ESTRATTO =>
━━━━━━━━

Sopravvissuta a un tentativo di suicidio, un colpo di fucile da caccia sotto il mento, Katie ha riportato danni gravissimi a buona parte del volto, con numerose altre complicazioni di natura funzionale. Un singolo colpo che, per paradosso, non è risultato fatale per la giovane.
A distanza di tre anni, Katie è stata sottoposta a trapianto totale di volto: un’operazione eseguita dall’equipe medica della Cleveland Clinic dell’Ohio, che l’ha resa la donna americana più giovane ad essere sottoposta a questo tipo di intervento, non una novità negli Stati Uniti.
Proprio mentre scrivevo questa riflessione, è arrivata la notizia: il primo trapianto integrale di volto in Italia. Una donna di 49 anni, affetta da una grave malattia genetica (la neurofibromatosi di tipo 1), ha ricevuto la faccia di una ragazza di 21 anni.

━━━━━━━━

SEZIONE DATI =>
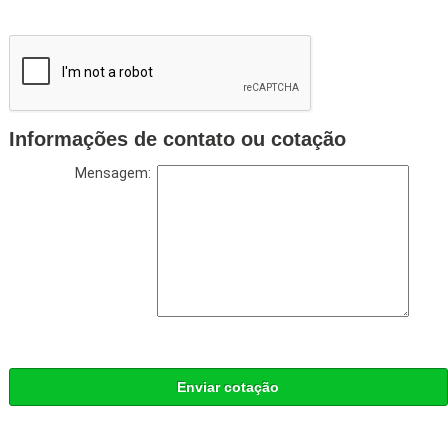
Informações de contato ou cotação
Mensagem:
Enviar cotação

━━━━━━━━

IL TUO COMPITO => Puoi estrarre dal testo sul trapianto di volto il passo che va da "Sopravvissuta a un" fino a "per la giovane."? Questi dati provengono da un'altra fonte.

ESITO DELL'ESERCIZIO =>
Sopravvissuta a un tentativo di suicidio, un colpo di fucile da caccia sotto il mento, Katie ha riportato danni gravissimi a buona parte del volto, con numerose altre complicazioni di natura funzionale. Un singolo colpo che, per paradosso, non è risultato fatale per la giovane.